- **What is being asked**
Search the records for "утечке". Copy every line where it appears.

(Rendered images with source text)
______
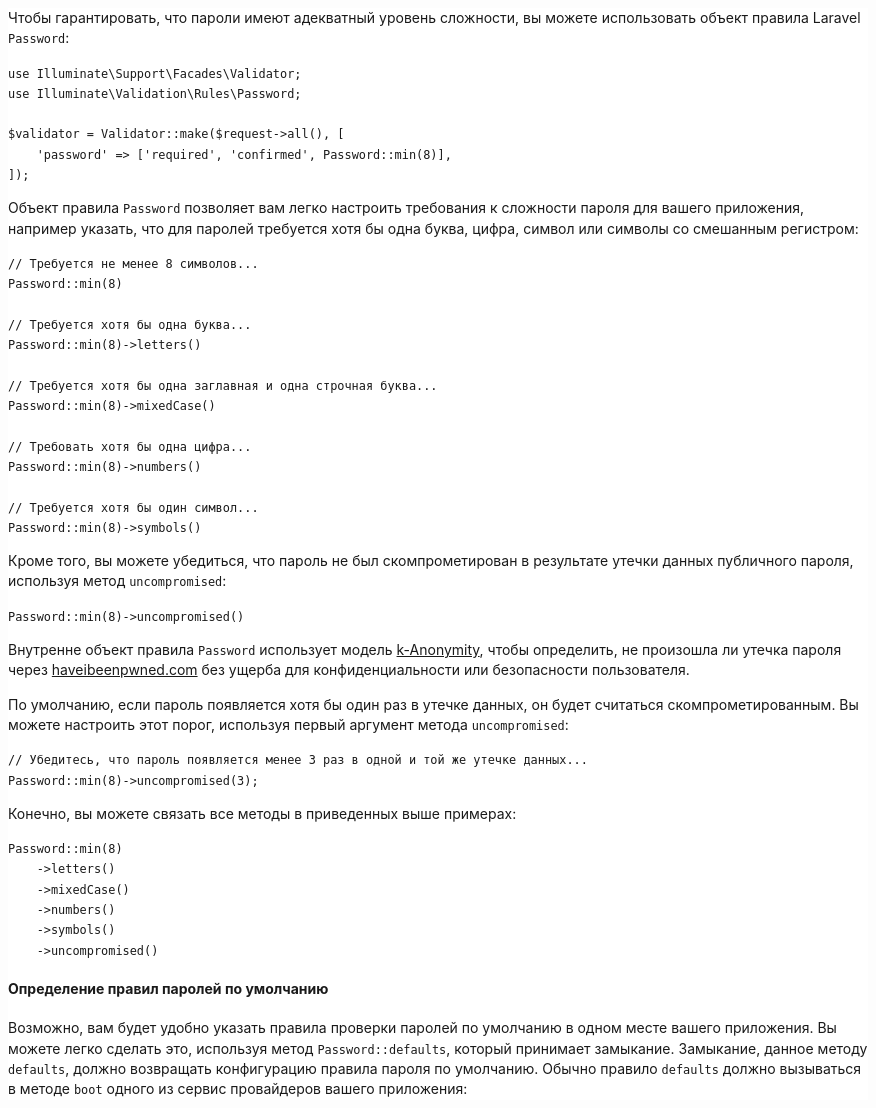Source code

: Чтобы гарантировать, что пароли имеют адекватный уровень сложности, вы можете использовать объект правила Laravel `Password`:

    use Illuminate\Support\Facades\Validator;
    use Illuminate\Validation\Rules\Password;

    $validator = Validator::make($request->all(), [
        'password' => ['required', 'confirmed', Password::min(8)],
    ]);

Объект правила `Password` позволяет вам легко настроить требования к сложности пароля для вашего приложения, например указать, что для паролей требуется хотя бы одна буква, цифра, символ или символы со смешанным регистром:

    // Требуется не менее 8 символов...
    Password::min(8)

    // Требуется хотя бы одна буква...
    Password::min(8)->letters()

    // Требуется хотя бы одна заглавная и одна строчная буква...
    Password::min(8)->mixedCase()

    // Требовать хотя бы одна цифра...
    Password::min(8)->numbers()

    // Требуется хотя бы один символ...
    Password::min(8)->symbols()

Кроме того, вы можете убедиться, что пароль не был скомпрометирован в результате утечки данных публичного пароля, используя метод `uncompromised`:

    Password::min(8)->uncompromised()

Внутренне объект правила `Password` использует модель [k-Anonymity](https://en.wikipedia.org/wiki/K-anonymity), чтобы определить, не произошла ли утечка пароля через [haveibeenpwned.com](https://haveibeenpwned.com) без ущерба для конфиденциальности или безопасности пользователя.

По умолчанию, если пароль появляется хотя бы один раз в утечке данных, он будет считаться скомпрометированным. Вы можете настроить этот порог, используя первый аргумент метода `uncompromised`:

    // Убедитесь, что пароль появляется менее 3 раз в одной и той же утечке данных...
    Password::min(8)->uncompromised(3);

Конечно, вы можете связать все методы в приведенных выше примерах:

    Password::min(8)
        ->letters()
        ->mixedCase()
        ->numbers()
        ->symbols()
        ->uncompromised()

<a name="defining-default-password-rules"></a>
#### Определение правил паролей по умолчанию

Возможно, вам будет удобно указать правила проверки паролей по умолчанию в одном месте вашего приложения. Вы можете легко сделать это, используя метод `Password::defaults`, который принимает замыкание. Замыкание, данное методу `defaults`, должно возвращать конфигурацию правила пароля по умолчанию. Обычно правило `defaults` должно вызываться в методе `boot` одного из сервис провайдеров вашего приложения:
______
- **Response below**
По умолчанию, если пароль появляется хотя бы один раз в утечке данных, он будет считаться скомпрометированным. Вы можете настроить этот порог, используя первый аргумент метода `uncompromised`:
    // Убедитесь, что пароль появляется менее 3 раз в одной и той же утечке данных...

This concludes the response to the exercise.